India’s financial stranglehold on world cricket is the top target in the latest edition of the Wisden Cricketers’ Almanack, as it once again ponders the health of a sport held down by a global postcode lottery.
The 161st edition of the beloved yellow book takes a typically sober look at the state of the game, majoring on the distorting effects of the Board of Control for Cricket in India’s latest grab of the purse strings.
In his 13th year at the helm, Lawrence Booth uses the influential platform of his editor’s notes to rail against last year’s decision to increase India’s share of central ICC funds from an already swollen 25 per cent to a bloated to 38.5 per cent. He brands the latest settlement “all the harder to stomach” when pitted against the money troubles of others like the West Indies, whose own take represents just 4.58 per cent.
“This is where cricket finds itself, in dreary thrall to the notion that market forces must be obeyed,” he writes.
“Is it really beyond the wit of the administrators to distribute it (cash) according to need, not greed?”
Wisden is critical of the BCCI’s conduct as hosts of the recent men’s World Cup, deeming the politicisation of the tournament “faintly Orwellian” and an example of “insidious nationalism”. Booth touches on the delay in granting England’s Shoaib Bashir a visa for the new year Test tour, the latest hold up to impact a player of Pakistani heritage, and the fact that a principled boycott by his team-mates never got off the ground.
“The answer to too many questions in cricket is now: because we mustn’t upset India.
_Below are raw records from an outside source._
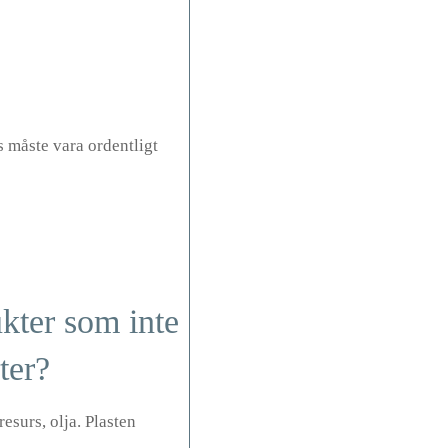
 måste vara ordentligt
ukter som inte
ter?
esurs, olja. Plasten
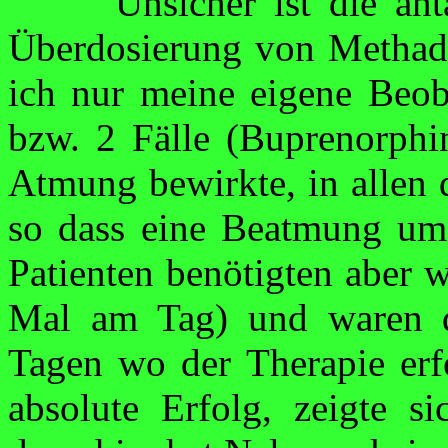
Unsicher ist die an
Überdosierung von Metha
ich nur meine
eigene Beob
bzw. 2 Fälle (
Buprenorphi
Atmung bewirkte, in allen d
so dass eine Beatmung um
Patienten benötigten aber w
Mal am Tag) und waren d
Tagen wo der Therapie erfo
absolute Erfolg, zeigte si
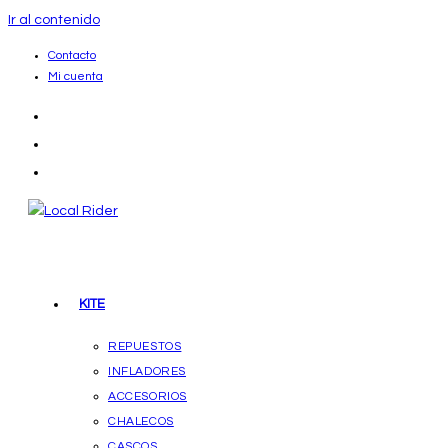
Ir al contenido
Contacto
Mi cuenta
KITE
REPUESTOS
INFLADORES
ACCESORIOS
CHALECOS
CASCOS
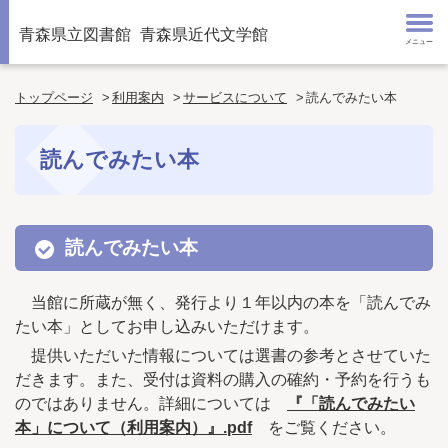
青森県立図書館
青森県近代文学館
メニュー
トップページ
利用案内
サービスについて
読んでみたい本
読んでみたい本
読んでみたい本
当館に所蔵が無く、発行より１年以内の本を「読んでみ
たい本」としてお申し込みいただけます。
提供いただいた情報については選書の参考とさせていた
だきます。また、受付は資料の購入の確約・予約を行うも
のではありません。詳細については
『「読んでみたい
本」について（利用案内）』.pdf
をご覧ください。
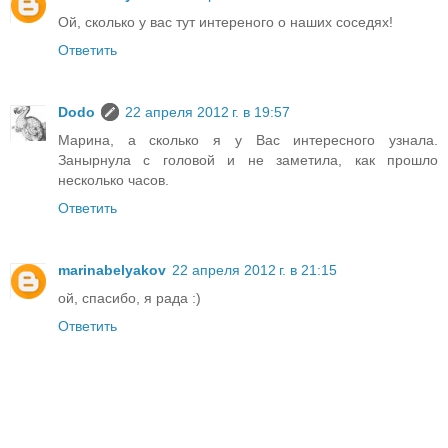
Ой, сколько у вас тут интереного о наших соседях!
Ответить
Dodo
22 апреля 2012 г. в 19:57
Марина, а сколько я у Вас интересного узнала.
Занырнула с головой и не заметила, как прошло
несколько часов.
Ответить
marinabelyakov
22 апреля 2012 г. в 21:15
ой, спасибо, я рада :)
Ответить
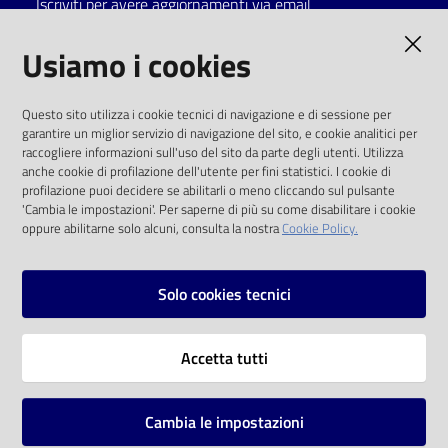
Iscriviti per avere aggiornamenti via email
Catalogo
AMMINISTRAZIONE TRASPARENTE
Usiamo i cookies
on line
I dati personali pubblicati sono riutilizzabili
Eventi
Questo sito utilizza i cookie tecnici di navigazione e di sessione per
solo alle condizioni previste dalla direttiva
garantire un miglior servizio di navigazione del sito, e cookie analitici per
comunitaria 2003/98/CE e dal d.lgs. 36/2006
raccogliere informazioni sull'uso del sito da parte degli utenti. Utilizza
Chiedi al
anche cookie di profilazione dell'utente per fini statistici. I cookie di
bibliotecario
SOCIAL
profilazione puoi decidere se abilitarli o meno cliccando sul pulsante
'Cambia le impostazioni'. Per saperne di più su come disabilitare i cookie
oppure abilitarne solo alcuni, consulta la nostra
Cookie Policy.
Avvisi
Facebook
Youtube
Instagram
Orari
Solo cookies tecnici
Vai alla pagina
Accetta tutti
Privacy
Note legali
Cambia le impostazioni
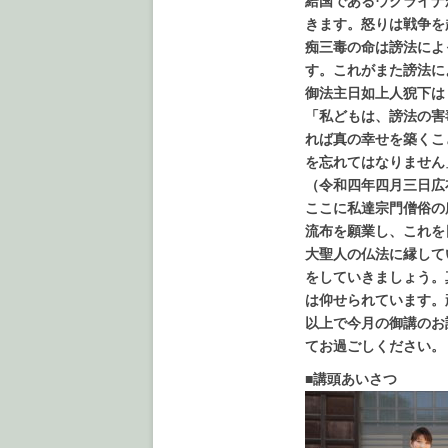
給国であるウクライナ
きます。怒りは戦争を
痴三毒の命は謗法によ
す。これがまた謗法に
御法主日如上人猊下は
「私どもは、謗法の害
れば真の幸せを築くこ
を忘れてはなりません
（令和四年四月三日広
ここに私達宗門僧俗の
流布を願業し、これを
大聖人の仏法に縁して
をしていきましょう。
は仰せられています。
以上で今月の御講のお
てお過ごしください。
■講頭あいさつ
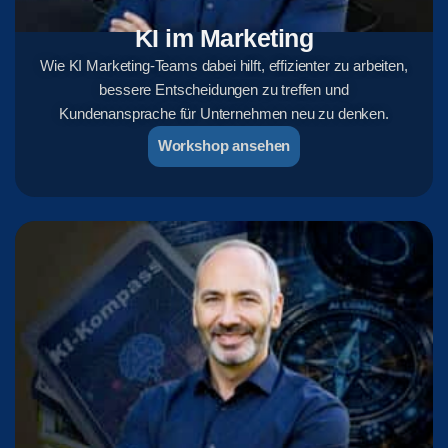
KI im Marketing
Wie KI Marketing-Teams dabei hilft, effizienter zu arbeiten,
bessere Entscheidungen zu treffen und
Kundenansprache für Unternehmen neu zu denken.
Workshop ansehen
And don’t the BCCI know it,” he concludes.
On the field, there was a full-throated reprisal of the previous volume’s support for ‘Bazball’ and the revitalising effects of Ben Stokes and Brendon McCullum as stewards of the red-ball format.
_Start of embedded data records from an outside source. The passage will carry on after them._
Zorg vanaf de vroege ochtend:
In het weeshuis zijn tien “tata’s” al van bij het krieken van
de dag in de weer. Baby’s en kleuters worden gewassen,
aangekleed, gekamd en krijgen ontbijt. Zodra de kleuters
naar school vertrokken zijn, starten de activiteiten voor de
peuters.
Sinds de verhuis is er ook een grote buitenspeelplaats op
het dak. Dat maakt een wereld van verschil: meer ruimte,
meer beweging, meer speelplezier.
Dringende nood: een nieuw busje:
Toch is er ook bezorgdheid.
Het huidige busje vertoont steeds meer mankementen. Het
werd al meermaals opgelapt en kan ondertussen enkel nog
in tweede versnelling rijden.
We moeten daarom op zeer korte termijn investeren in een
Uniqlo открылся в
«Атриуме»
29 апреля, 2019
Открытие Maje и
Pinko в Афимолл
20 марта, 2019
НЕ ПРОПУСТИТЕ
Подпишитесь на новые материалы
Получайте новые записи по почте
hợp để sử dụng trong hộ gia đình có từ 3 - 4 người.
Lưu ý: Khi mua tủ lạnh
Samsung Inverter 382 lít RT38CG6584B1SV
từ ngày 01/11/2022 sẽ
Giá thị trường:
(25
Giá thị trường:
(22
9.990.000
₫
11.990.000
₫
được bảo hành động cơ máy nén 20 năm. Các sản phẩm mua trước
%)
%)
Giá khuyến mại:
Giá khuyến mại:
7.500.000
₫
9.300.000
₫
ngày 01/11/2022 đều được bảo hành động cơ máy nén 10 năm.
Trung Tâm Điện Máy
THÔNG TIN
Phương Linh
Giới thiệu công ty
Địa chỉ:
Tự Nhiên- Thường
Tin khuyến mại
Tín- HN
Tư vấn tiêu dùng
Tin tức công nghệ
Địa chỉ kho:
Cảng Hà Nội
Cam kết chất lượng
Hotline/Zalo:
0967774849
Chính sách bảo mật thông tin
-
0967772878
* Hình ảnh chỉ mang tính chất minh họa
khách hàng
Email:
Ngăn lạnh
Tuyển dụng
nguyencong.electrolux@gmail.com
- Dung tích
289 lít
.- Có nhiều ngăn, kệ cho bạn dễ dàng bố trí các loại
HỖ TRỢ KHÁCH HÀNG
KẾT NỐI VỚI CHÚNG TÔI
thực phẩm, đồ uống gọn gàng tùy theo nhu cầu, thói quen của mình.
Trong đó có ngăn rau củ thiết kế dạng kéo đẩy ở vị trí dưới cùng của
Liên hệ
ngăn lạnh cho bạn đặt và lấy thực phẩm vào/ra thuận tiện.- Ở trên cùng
Reflecting on the thrills and spills of a vintage Ashes summer, Booth decides: “For the first time since English cricket vanished behind a paywall, it felt like the people’s sport.”
Elsewhere, Stuart Broad casts a long shadow. Not only does the retired seamer grace the cover for the second time, he also warrants special mention from Booth at the front of the book and a farewell essay from Jonathan Liew.
There is a joint tribute to two more departing greats of English seam bowling, with Katherine Sciver-Brunt and Anya Shrubsole receiving a send off from former team-mate Ebony Rainford-Brent.
The wider historical context of game is served by pieces on England’s 100th women’s Test, the first nation to reach the milestone, and a look back on 250 years of the lbw law, and there are entries from both ends of spectrum of seriousness.
“History need not make us prisoners of the past,” he writes.
“Recognising and understanding the weight of what has gone before is also a route to creating a new and different future.”
At the opposite pole is a healthy slice of playfulness, from Emma John’s appraisal of Wisden’s history on Desert Island Discs to the pleasingly irreverent social media review of the year and the enduring ‘index of unusual occurrences’.
:: The Wisden Cricketers’ Almanack 2024 is published by Bloomsbury on April 18.